Directions: Lines from the one containing "plant pot: present [918,550,1013,688]" through the last line of the records below are to be repeated exactly.

[[ Data to examine, beginning ]]

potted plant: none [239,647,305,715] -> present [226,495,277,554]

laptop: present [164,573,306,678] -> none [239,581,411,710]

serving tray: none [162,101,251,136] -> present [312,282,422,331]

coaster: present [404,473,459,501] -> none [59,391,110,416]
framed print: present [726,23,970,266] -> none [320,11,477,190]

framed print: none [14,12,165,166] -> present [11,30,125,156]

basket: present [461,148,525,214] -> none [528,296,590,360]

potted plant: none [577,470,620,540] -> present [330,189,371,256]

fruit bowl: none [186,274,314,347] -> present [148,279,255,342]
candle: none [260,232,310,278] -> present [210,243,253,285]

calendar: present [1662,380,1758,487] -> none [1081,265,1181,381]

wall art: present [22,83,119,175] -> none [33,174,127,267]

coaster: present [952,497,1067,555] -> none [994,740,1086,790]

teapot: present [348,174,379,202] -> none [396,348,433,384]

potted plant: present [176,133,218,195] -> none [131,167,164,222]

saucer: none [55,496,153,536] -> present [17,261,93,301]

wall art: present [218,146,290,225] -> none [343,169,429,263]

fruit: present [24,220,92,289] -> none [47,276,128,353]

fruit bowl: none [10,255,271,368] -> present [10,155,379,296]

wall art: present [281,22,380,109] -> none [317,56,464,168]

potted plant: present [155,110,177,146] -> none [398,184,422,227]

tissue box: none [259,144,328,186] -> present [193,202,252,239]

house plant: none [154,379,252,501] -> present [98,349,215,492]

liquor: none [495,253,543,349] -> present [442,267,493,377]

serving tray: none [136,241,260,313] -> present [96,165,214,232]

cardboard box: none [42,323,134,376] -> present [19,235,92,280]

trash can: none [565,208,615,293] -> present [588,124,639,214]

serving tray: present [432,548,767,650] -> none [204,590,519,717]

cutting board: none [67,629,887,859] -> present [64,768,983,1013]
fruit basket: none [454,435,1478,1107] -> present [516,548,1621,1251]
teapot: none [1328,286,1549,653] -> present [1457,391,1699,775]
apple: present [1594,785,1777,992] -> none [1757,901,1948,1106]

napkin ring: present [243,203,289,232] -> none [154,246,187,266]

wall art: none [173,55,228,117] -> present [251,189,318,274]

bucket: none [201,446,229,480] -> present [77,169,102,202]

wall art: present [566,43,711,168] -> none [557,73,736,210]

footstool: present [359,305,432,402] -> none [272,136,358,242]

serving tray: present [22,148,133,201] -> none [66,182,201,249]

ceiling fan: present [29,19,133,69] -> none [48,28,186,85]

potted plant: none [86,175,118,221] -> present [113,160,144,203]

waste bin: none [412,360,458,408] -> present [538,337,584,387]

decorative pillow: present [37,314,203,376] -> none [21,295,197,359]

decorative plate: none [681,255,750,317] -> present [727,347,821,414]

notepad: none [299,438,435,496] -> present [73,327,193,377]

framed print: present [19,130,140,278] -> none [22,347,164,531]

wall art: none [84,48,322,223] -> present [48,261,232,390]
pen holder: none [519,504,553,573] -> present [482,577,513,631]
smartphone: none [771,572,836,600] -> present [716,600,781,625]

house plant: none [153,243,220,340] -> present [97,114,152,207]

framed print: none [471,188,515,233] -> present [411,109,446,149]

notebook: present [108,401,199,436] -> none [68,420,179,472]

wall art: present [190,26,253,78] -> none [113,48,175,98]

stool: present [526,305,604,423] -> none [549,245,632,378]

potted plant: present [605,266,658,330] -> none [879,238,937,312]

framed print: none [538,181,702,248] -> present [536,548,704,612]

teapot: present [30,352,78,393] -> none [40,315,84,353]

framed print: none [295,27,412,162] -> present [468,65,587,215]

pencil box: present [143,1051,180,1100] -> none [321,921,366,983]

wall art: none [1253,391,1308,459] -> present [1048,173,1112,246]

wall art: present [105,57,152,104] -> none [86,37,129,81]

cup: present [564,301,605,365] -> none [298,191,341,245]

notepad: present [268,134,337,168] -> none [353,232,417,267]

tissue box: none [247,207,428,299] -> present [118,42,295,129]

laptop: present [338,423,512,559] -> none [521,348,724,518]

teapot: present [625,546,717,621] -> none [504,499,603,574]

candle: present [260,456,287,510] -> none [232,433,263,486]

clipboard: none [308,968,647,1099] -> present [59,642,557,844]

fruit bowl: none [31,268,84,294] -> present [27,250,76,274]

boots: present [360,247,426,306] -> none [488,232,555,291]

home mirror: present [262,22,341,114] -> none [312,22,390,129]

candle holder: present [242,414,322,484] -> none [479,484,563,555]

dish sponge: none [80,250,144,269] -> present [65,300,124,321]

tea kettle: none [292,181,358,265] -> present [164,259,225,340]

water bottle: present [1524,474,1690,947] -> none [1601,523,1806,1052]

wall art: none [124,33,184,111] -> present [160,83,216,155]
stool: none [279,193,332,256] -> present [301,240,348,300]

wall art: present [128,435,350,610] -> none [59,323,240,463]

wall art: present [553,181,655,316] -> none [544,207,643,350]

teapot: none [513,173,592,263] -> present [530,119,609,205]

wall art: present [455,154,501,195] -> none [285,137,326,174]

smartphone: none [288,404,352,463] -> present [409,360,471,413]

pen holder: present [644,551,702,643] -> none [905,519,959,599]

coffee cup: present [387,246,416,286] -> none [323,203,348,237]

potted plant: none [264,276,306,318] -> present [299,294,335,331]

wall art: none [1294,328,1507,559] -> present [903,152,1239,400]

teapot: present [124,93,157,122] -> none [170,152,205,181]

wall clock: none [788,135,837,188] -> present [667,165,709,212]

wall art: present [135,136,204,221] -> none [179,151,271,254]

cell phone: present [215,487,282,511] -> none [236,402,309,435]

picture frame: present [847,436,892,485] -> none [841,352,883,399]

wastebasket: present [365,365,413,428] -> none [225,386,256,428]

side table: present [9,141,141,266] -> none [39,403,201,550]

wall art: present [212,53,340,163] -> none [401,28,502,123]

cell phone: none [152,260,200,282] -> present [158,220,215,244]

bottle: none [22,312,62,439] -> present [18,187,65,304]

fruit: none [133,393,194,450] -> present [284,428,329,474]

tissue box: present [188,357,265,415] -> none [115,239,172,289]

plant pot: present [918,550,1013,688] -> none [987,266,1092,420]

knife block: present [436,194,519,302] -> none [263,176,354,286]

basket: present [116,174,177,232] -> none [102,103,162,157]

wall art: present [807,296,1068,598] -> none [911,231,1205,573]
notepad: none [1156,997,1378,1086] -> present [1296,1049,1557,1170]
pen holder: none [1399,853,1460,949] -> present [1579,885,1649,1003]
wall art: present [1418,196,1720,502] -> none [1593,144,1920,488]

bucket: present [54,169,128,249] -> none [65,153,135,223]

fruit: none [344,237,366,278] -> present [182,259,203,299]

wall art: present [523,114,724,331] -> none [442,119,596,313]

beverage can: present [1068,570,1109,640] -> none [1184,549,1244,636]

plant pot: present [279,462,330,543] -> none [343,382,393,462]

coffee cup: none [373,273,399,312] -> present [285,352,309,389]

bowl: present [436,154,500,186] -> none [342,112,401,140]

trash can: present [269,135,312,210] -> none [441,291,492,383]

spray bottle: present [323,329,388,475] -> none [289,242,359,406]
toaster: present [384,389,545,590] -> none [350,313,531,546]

[[ Data to examine, end ]]

Response box:
plant pot: present [918,550,1013,688] -> none [987,266,1092,420]

knife block: present [436,194,519,302] -> none [263,176,354,286]

basket: present [116,174,177,232] -> none [102,103,162,157]

wall art: present [807,296,1068,598] -> none [911,231,1205,573]
notepad: none [1156,997,1378,1086] -> present [1296,1049,1557,1170]
pen holder: none [1399,853,1460,949] -> present [1579,885,1649,1003]
wall art: present [1418,196,1720,502] -> none [1593,144,1920,488]

bucket: present [54,169,128,249] -> none [65,153,135,223]

fruit: none [344,237,366,278] -> present [182,259,203,299]

wall art: present [523,114,724,331] -> none [442,119,596,313]

beverage can: present [1068,570,1109,640] -> none [1184,549,1244,636]

plant pot: present [279,462,330,543] -> none [343,382,393,462]

coffee cup: none [373,273,399,312] -> present [285,352,309,389]

bowl: present [436,154,500,186] -> none [342,112,401,140]

trash can: present [269,135,312,210] -> none [441,291,492,383]

spray bottle: present [323,329,388,475] -> none [289,242,359,406]
toaster: present [384,389,545,590] -> none [350,313,531,546]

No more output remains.